--- Supplied data ---

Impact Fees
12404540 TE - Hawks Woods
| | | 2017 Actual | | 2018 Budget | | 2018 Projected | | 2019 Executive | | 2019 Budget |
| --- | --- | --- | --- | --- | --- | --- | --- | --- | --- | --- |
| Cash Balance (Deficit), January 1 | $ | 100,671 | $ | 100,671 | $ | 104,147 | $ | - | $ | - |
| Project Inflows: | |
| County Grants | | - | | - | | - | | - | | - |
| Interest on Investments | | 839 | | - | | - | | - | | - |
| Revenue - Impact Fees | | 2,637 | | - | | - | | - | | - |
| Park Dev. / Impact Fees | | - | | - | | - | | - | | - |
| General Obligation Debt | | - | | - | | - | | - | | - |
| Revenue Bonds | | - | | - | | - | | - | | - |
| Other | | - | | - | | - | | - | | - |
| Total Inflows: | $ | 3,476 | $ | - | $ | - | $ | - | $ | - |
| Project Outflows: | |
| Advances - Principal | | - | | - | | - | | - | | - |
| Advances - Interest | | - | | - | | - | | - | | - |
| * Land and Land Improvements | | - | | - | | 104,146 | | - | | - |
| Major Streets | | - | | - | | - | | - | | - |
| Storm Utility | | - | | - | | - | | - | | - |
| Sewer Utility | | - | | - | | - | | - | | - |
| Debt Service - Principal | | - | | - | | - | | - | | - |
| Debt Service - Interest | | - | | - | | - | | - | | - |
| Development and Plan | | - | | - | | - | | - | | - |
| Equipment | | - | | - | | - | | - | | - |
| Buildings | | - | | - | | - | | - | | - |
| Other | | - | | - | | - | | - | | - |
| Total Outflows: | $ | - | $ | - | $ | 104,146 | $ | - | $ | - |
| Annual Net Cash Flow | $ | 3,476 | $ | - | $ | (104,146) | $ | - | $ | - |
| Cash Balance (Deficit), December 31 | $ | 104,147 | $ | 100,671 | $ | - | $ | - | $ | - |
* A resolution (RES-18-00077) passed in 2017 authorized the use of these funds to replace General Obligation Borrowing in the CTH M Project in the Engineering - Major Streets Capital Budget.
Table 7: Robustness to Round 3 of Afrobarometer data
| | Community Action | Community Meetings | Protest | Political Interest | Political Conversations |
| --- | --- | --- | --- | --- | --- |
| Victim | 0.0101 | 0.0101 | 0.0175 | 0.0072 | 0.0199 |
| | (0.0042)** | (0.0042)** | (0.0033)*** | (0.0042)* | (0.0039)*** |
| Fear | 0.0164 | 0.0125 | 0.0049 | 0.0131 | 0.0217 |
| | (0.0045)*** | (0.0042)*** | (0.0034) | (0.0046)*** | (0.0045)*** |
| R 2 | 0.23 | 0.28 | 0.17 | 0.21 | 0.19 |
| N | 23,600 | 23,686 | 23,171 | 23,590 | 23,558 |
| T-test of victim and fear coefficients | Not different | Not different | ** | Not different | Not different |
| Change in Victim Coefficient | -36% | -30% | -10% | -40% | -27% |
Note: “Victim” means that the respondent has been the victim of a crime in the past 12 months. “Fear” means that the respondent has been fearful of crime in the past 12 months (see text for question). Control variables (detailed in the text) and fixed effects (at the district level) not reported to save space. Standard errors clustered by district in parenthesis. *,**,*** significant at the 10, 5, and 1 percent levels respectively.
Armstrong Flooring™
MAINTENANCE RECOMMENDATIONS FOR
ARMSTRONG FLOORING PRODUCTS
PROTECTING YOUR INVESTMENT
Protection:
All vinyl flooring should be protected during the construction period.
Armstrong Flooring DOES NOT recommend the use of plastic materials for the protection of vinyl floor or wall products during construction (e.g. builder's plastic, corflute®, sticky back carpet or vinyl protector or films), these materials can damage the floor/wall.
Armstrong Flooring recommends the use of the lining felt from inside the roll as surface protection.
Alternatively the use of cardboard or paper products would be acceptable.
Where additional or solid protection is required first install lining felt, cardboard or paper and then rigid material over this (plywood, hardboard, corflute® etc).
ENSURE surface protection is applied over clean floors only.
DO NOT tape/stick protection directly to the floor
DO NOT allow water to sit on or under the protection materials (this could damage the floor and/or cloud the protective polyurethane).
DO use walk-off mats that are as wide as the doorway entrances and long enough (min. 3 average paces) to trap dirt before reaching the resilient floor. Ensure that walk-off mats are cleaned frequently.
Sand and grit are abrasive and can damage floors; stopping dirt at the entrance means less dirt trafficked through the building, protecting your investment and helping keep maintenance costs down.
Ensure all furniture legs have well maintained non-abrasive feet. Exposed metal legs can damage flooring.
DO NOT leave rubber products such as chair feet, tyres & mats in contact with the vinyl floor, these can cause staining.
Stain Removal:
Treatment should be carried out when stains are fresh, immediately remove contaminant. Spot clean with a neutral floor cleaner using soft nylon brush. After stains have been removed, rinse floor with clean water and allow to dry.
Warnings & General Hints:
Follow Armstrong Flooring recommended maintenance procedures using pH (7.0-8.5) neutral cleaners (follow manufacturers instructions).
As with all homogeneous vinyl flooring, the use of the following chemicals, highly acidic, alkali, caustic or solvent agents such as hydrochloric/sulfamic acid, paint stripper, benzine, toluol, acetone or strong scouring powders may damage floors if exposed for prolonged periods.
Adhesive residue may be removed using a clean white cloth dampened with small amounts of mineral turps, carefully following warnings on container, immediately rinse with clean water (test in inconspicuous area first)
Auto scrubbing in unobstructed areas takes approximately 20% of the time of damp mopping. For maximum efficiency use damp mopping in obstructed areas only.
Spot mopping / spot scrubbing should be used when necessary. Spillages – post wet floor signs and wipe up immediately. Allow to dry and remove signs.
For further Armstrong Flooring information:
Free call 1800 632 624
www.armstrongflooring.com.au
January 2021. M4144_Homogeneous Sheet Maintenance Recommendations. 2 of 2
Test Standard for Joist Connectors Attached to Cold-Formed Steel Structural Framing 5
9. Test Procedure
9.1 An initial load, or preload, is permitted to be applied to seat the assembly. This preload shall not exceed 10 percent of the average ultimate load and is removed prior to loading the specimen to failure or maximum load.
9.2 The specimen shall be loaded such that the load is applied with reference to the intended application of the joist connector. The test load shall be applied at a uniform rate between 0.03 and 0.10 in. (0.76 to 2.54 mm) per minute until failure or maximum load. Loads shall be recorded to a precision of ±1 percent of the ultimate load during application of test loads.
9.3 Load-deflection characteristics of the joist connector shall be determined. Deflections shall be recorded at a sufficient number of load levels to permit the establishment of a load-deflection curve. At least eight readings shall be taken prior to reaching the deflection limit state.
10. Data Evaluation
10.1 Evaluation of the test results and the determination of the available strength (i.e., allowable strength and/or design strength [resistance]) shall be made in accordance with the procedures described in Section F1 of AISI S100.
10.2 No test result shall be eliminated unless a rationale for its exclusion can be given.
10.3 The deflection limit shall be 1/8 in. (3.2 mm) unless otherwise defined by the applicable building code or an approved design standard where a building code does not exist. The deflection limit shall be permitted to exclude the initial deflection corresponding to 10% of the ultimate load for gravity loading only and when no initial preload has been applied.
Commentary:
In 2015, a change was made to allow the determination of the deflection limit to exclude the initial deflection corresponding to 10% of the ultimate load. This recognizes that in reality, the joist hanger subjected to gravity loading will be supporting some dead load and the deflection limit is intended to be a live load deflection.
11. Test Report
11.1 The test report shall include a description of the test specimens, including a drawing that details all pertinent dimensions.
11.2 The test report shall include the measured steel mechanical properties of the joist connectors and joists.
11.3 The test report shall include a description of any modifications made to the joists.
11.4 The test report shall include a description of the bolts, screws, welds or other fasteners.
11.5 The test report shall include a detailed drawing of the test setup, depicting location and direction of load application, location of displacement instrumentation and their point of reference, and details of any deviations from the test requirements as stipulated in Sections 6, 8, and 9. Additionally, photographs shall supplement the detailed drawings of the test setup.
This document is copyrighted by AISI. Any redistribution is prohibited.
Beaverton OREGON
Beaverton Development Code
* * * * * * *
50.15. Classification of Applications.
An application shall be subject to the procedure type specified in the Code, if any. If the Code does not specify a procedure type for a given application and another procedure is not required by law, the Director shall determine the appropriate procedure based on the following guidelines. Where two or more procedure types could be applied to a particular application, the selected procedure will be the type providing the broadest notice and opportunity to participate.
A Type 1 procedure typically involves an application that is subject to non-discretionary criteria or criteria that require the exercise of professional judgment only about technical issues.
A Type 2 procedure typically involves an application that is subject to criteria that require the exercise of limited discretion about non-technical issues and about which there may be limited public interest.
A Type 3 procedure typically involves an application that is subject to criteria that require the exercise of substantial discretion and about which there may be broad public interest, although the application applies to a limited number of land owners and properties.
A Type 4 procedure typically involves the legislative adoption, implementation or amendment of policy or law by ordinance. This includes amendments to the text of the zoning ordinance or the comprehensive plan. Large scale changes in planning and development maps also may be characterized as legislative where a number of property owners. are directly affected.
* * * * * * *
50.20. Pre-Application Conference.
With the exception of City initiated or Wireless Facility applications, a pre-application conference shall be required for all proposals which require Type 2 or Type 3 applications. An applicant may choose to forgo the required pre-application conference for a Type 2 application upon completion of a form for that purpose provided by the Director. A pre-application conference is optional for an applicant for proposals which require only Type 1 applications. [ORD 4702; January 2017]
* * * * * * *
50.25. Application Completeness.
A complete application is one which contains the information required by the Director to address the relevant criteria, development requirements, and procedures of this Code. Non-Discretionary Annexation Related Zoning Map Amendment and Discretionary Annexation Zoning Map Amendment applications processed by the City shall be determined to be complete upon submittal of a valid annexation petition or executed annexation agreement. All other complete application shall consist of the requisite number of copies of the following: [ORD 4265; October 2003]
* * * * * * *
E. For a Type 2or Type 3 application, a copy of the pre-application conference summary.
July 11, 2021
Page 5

---

# Task instructions
Working from the data above, extract solely the lines from the one containing "9.1 An initial" through the one containing "11.2 The test", exactly as they appear, both included.

# Reply
9.1 An initial load, or preload, is permitted to be applied to seat the assembly. This preload shall not exceed 10 percent of the average ultimate load and is removed prior to loading the specimen to failure or maximum load.
9.2 The specimen shall be loaded such that the load is applied with reference to the intended application of the joist connector. The test load shall be applied at a uniform rate between 0.03 and 0.10 in. (0.76 to 2.54 mm) per minute until failure or maximum load. Loads shall be recorded to a precision of ±1 percent of the ultimate load during application of test loads.
9.3 Load-deflection characteristics of the joist connector shall be determined. Deflections shall be recorded at a sufficient number of load levels to permit the establishment of a load-deflection curve. At least eight readings shall be taken prior to reaching the deflection limit state.
10. Data Evaluation
10.1 Evaluation of the test results and the determination of the available strength (i.e., allowable strength and/or design strength [resistance]) shall be made in accordance with the procedures described in Section F1 of AISI S100.
10.2 No test result shall be eliminated unless a rationale for its exclusion can be given.
10.3 The deflection limit shall be 1/8 in. (3.2 mm) unless otherwise defined by the applicable building code or an approved design standard where a building code does not exist. The deflection limit shall be permitted to exclude the initial deflection corresponding to 10% of the ultimate load for gravity loading only and when no initial preload has been applied.
Commentary:
In 2015, a change was made to allow the determination of the deflection limit to exclude the initial deflection corresponding to 10% of the ultimate load. This recognizes that in reality, the joist hanger subjected to gravity loading will be supporting some dead load and the deflection limit is intended to be a live load deflection.
11. Test Report
11.1 The test report shall include a description of the test specimens, including a drawing that details all pertinent dimensions.
11.2 The test report shall include the measured steel mechanical properties of the joist connectors and joists.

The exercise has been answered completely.